* PROMPT:
Identify each line in the listing below that contains the string "pose" and copy those lines out in full, treating uppercase and lowercase as distinct.

* DATA EXCERPT:
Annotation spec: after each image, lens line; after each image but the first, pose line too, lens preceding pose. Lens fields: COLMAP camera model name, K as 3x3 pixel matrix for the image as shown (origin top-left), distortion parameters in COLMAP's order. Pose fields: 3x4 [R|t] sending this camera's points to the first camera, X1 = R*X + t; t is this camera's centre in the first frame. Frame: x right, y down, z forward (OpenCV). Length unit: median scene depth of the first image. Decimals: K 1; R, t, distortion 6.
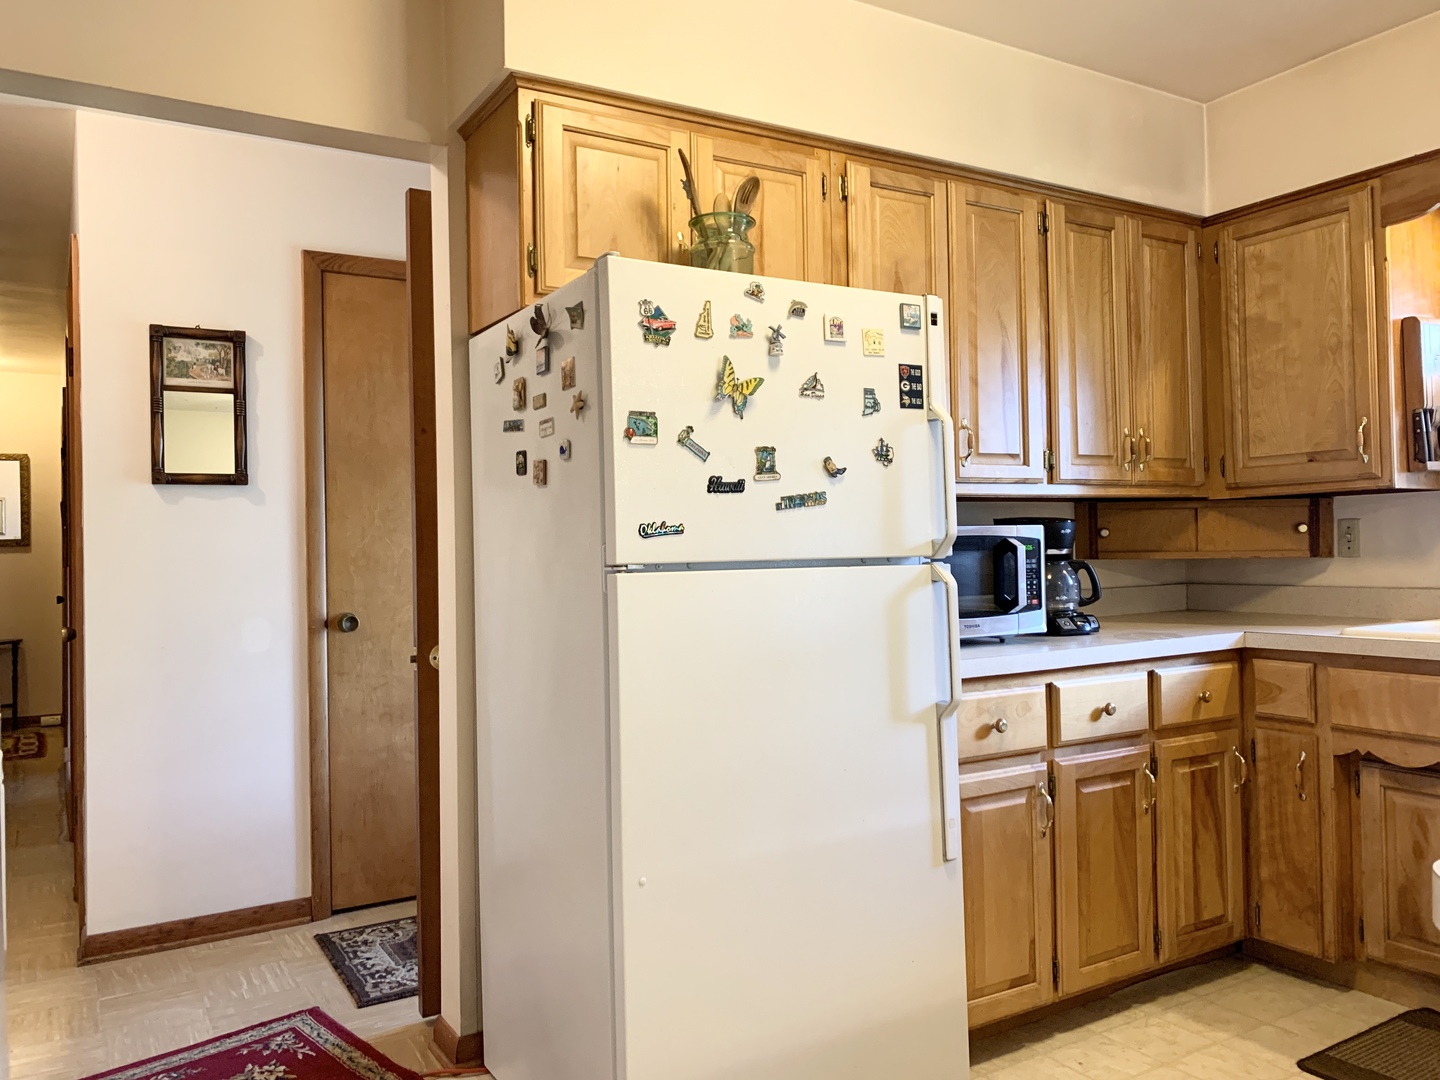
lens RADIAL K [[1113.0, 0, 720.7], [0, 1113.0, 537.8], [0, 0, 1]] dist [0.048985, -0.041844]
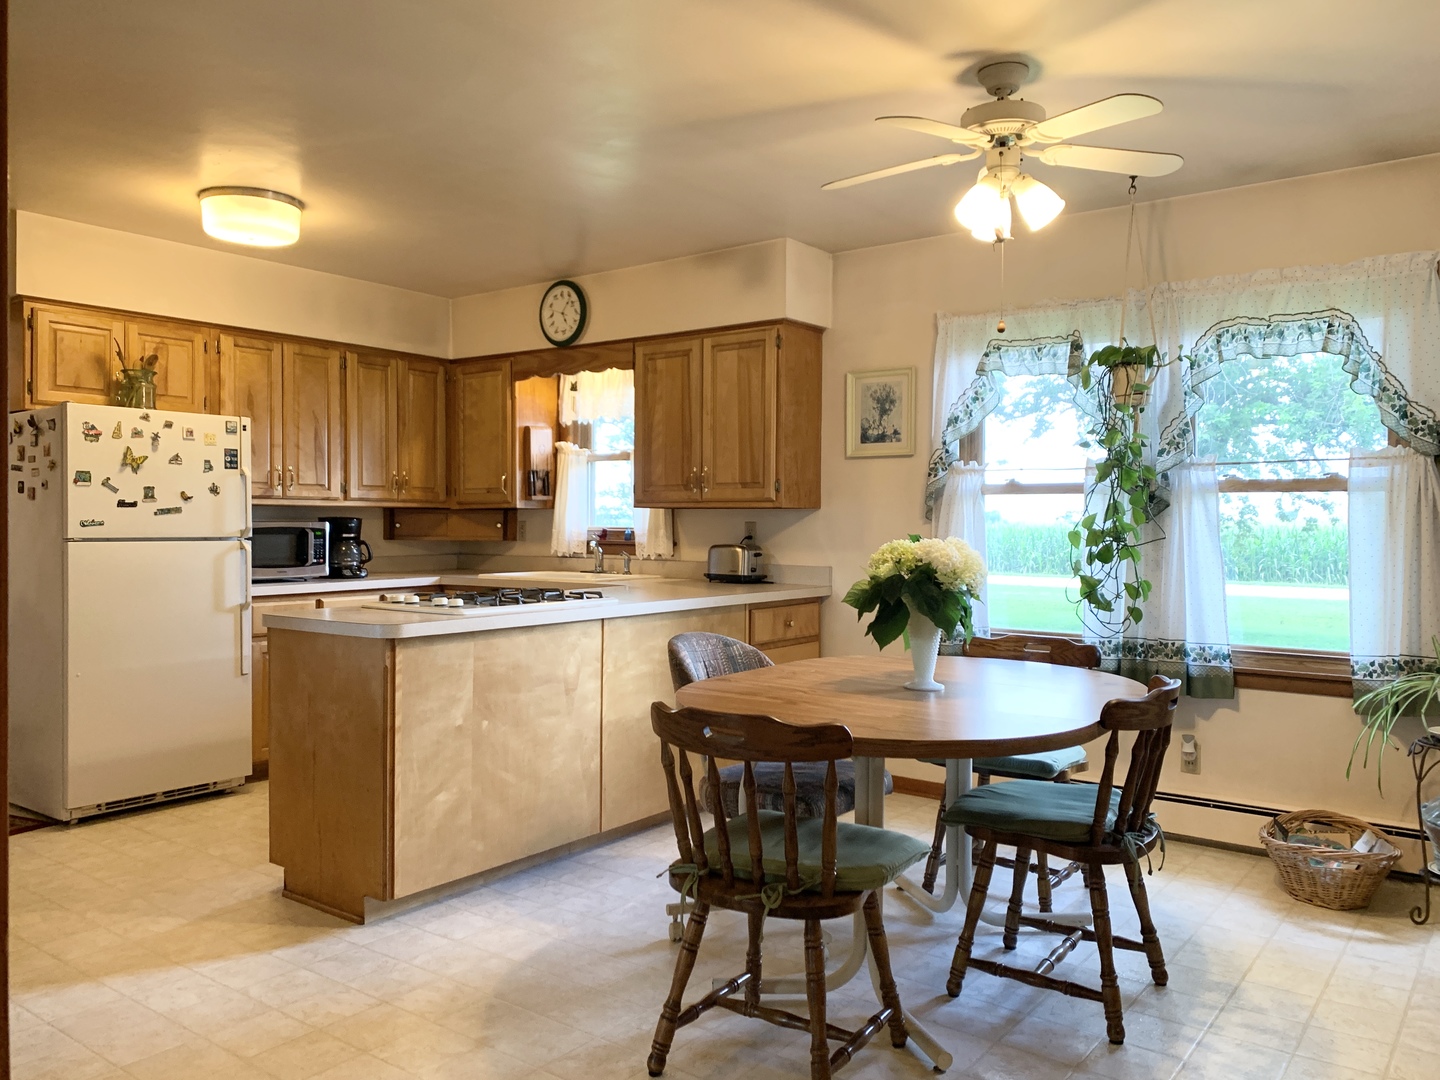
lens RADIAL K [[1113.0, 0, 710.9], [0, 1113.0, 529.6], [0, 0, 1]] dist [0.048985, -0.041844]
pose [[0.932034, 0.022722, 0.361659, 0.244932], [-0.027456, 0.999591, 0.007956, -0.039310], [-0.361330, -0.017345, 0.932277, -1.331099]]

* RESPONSE AREA:
Annotation spec: after each image, lens line; after each image but the first, pose line too, lens preceding pose. Lens fields: COLMAP camera model name, K as 3x3 pixel matrix for the image as shown (origin top-left), distortion parameters in COLMAP's order. Pose fields: 3x4 [R|t] sending this camera's points to the first camera, X1 = R*X + t; t is this camera's centre in the first frame. Frame: x right, y down, z forward (OpenCV). Length unit: median scene depth of the first image. Decimals: K 1; R, t, distortion 6.
pose [[0.932034, 0.022722, 0.361659, 0.244932], [-0.027456, 0.999591, 0.007956, -0.039310], [-0.361330, -0.017345, 0.932277, -1.331099]]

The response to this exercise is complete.